Investment Latour du milliardaire Gustaf Douglas contrôle entre autres la firme de gardiennage Securitas et le plus grand fabricant de serrures au monde, Assa Abloy. Indutrade de la famille Lundberg investit surtout dans l’industrie mécanique et a indiqué au marché qu’il n’avait pas beaucoup souffert de la pandémie. La famille possède d’autres holdings cotés, Lundbergforetagen et Industrivarden. Ils sont particulièrement intéressants pour ceux qui souhaitent être spécifiquement exposés à la Scandinavie.

Zalando

Kinnevik investit dans les services digitaux aux consommateurs et est l’actionnaire de référence de Zalando. Mi-juin, les Suédois ont vendu 4,2% du magasin en ligne allemand. En août, les actionnaires recevront une part du gâteau grâce à un dividende exceptionnel.

Plus proche de chez nous, le holding luxembourgeois Luxempart vous permet d’accéder au promoteur immobilier Atenor, ainsi qu’au groupe financier Foyer, la maison mère de la société belge Capital@Work et de l’exploitant de satellites SES. Mais l’action n’est pas très liquide et les transactions sur la Bourse de Luxembourg sont chères.
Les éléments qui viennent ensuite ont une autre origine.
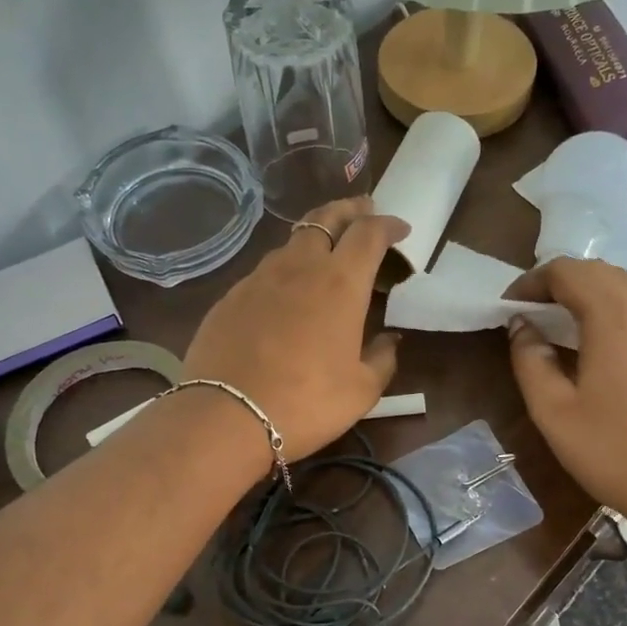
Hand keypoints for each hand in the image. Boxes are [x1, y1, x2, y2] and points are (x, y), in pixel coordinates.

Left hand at [182, 197, 407, 458]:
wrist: (226, 416)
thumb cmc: (306, 403)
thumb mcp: (362, 391)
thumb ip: (382, 359)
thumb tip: (389, 341)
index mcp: (341, 283)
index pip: (369, 233)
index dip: (388, 225)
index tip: (400, 229)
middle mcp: (300, 267)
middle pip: (325, 217)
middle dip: (349, 209)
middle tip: (363, 211)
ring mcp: (259, 278)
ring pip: (292, 243)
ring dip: (314, 239)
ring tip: (324, 255)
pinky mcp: (229, 297)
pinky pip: (264, 272)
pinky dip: (284, 271)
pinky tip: (284, 295)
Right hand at [506, 259, 626, 537]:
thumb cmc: (615, 452)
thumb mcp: (553, 412)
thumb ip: (529, 360)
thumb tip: (521, 325)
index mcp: (613, 315)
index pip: (566, 271)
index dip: (531, 282)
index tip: (510, 309)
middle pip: (599, 272)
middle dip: (560, 284)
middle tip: (533, 315)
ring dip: (591, 294)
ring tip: (567, 327)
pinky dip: (620, 310)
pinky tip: (609, 346)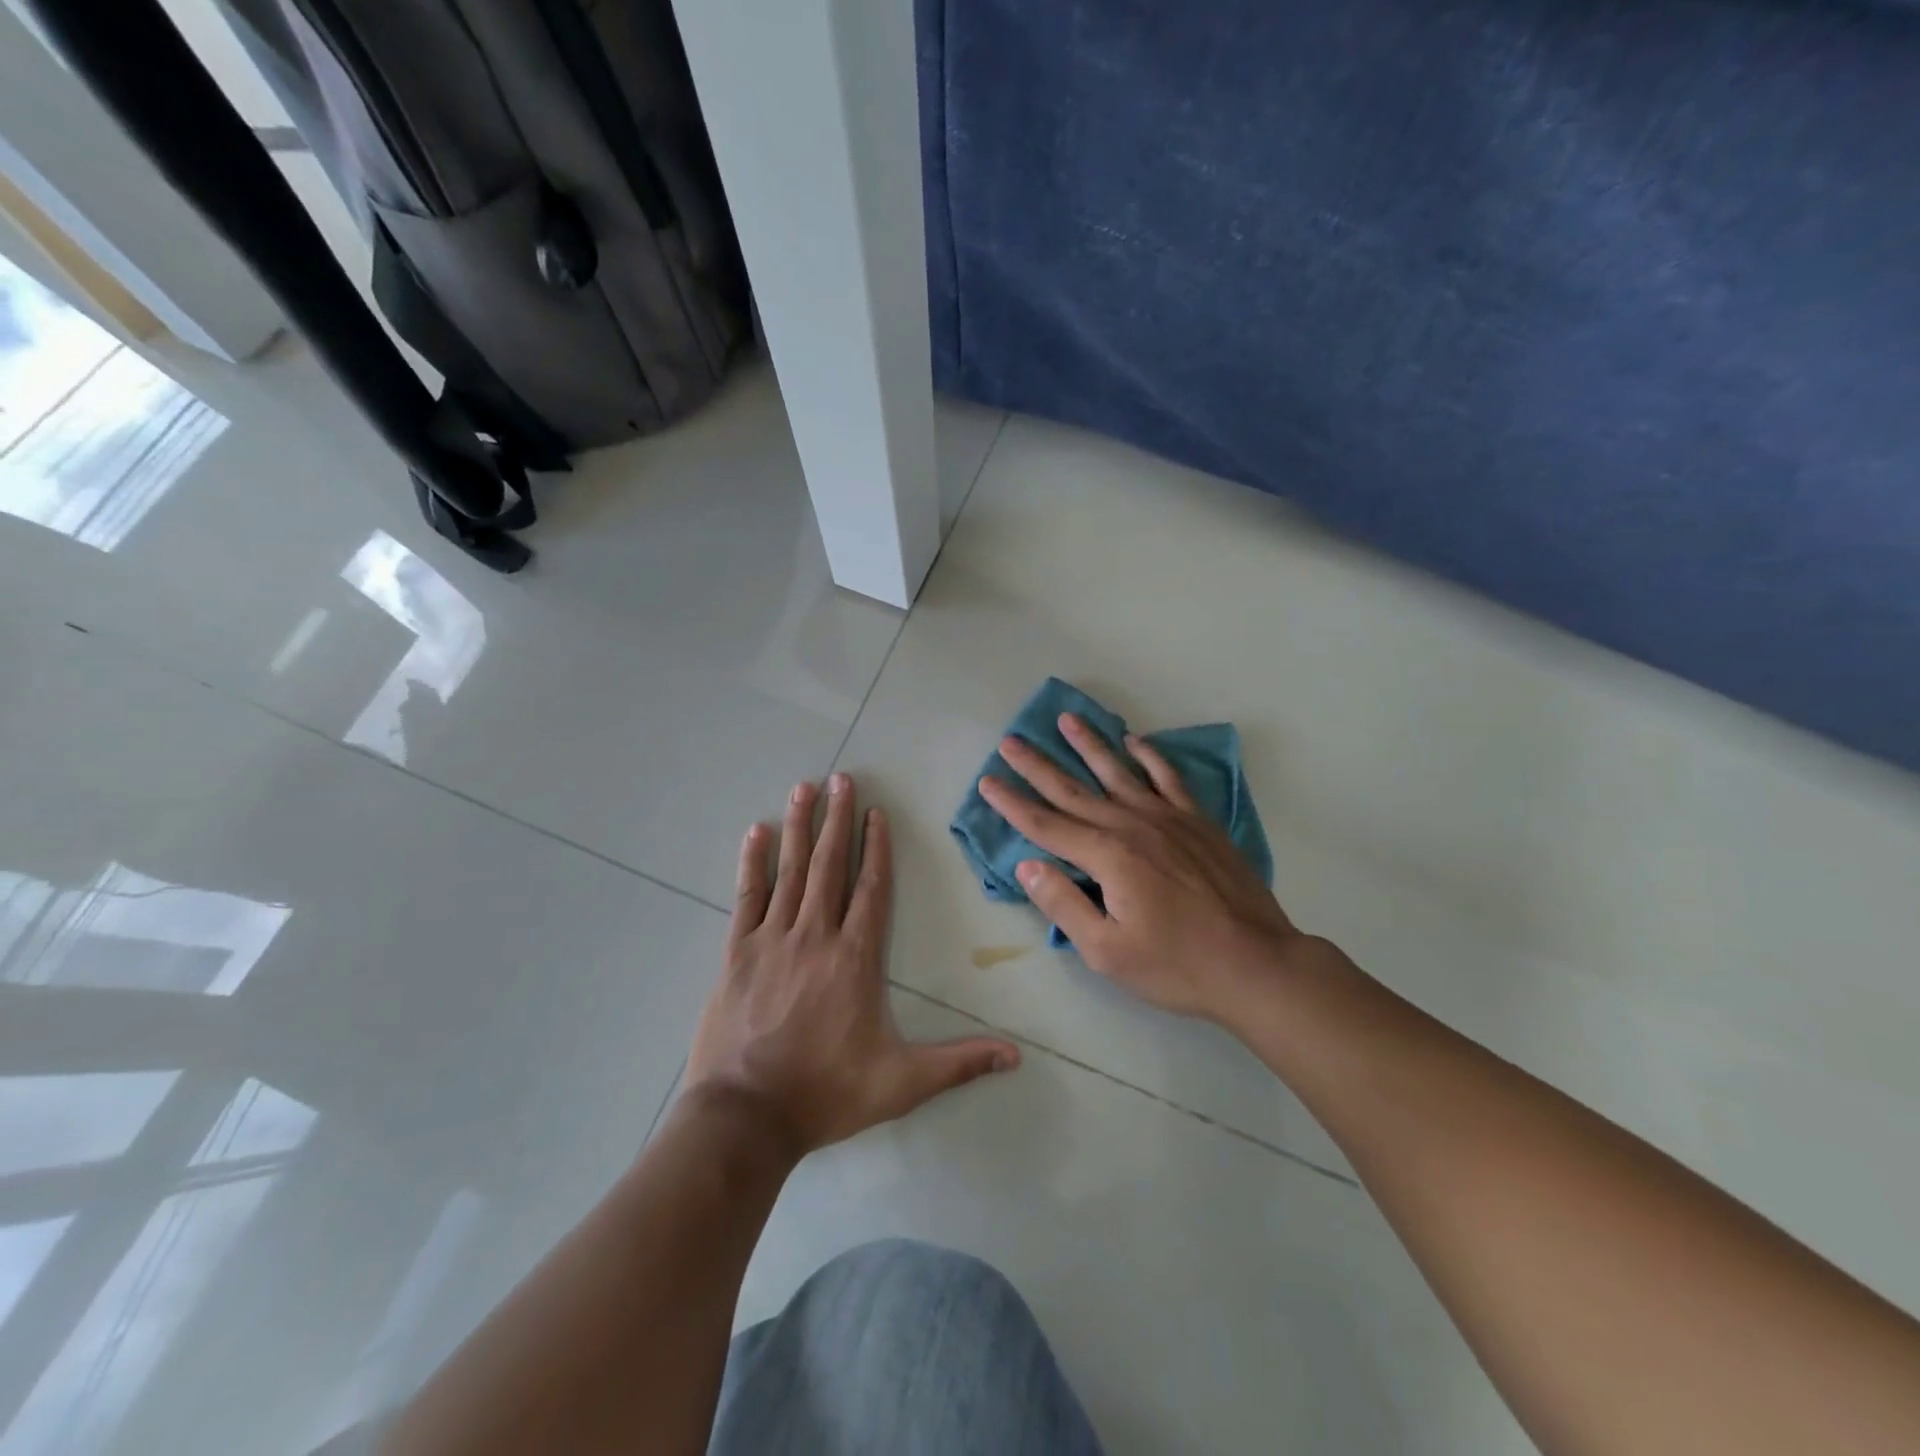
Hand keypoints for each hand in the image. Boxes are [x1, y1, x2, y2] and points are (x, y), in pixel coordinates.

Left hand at [685, 773, 1020, 1158]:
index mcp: (855, 958)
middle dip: (838, 819)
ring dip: (800, 826)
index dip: (877, 847)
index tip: (877, 811)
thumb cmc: (825, 1094)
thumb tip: (1016, 1056)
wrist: (744, 1118)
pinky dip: (753, 861)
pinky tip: (756, 830)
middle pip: (830, 865)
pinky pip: (747, 896)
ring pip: (790, 871)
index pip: (872, 888)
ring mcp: (772, 940)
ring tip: (805, 788)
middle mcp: (815, 936)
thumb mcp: (901, 1083)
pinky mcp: (737, 952)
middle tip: (842, 778)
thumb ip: (958, 1063)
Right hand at [979, 713, 1307, 1024]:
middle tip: (1010, 741)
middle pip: (1074, 791)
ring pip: (1118, 773)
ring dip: (1089, 745)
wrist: (1256, 964)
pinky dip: (1149, 757)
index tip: (987, 780)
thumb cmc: (1176, 966)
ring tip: (1066, 719)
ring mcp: (1168, 819)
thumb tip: (1028, 865)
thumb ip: (1063, 904)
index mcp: (1107, 857)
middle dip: (1037, 766)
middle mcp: (1132, 826)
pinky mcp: (1198, 822)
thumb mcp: (1107, 951)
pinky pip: (1168, 778)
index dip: (1012, 804)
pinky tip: (1135, 741)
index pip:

Ceux qui souhaitent investir dans des contrées lointaines ont suffisamment de choix. Via des holdings comme Jardine Strategic – dont la maison mère n’est autre que Jardine Matheson – ou CK Hutchison, vous investissez dans l’économie asiatique. La société japonaise Softbank détient notamment une participation dans le groupe internet chinois Alibaba et l’assureur Ping An. S'il y a eu beaucoup de critiques sur les transactions financières souvent obscures du fondateur Mayasoshi Son, elle pourrait tirer profit de l'entreprise technologique britannique ARM Holdings, très prometteuse.

Enfin, avec Berkshire Hathaway de Warren Buffett, vous vous offrez une présence aux Etats-Unis. Au cours des 55 dernières années, Buffett a obtenu un rendement moyen de 18,9% par an. Un investisseur ayant placé 1.000 dollars dans le holding du gourou de la bourse au début de l’aventure peut aujourd’hui encaisser 13,75 millions de dollars. Les holdings bien gérés sont donc un investissement idéal pour ceux qui sont prêts à laisser le temps et les intérêts faire leur travail.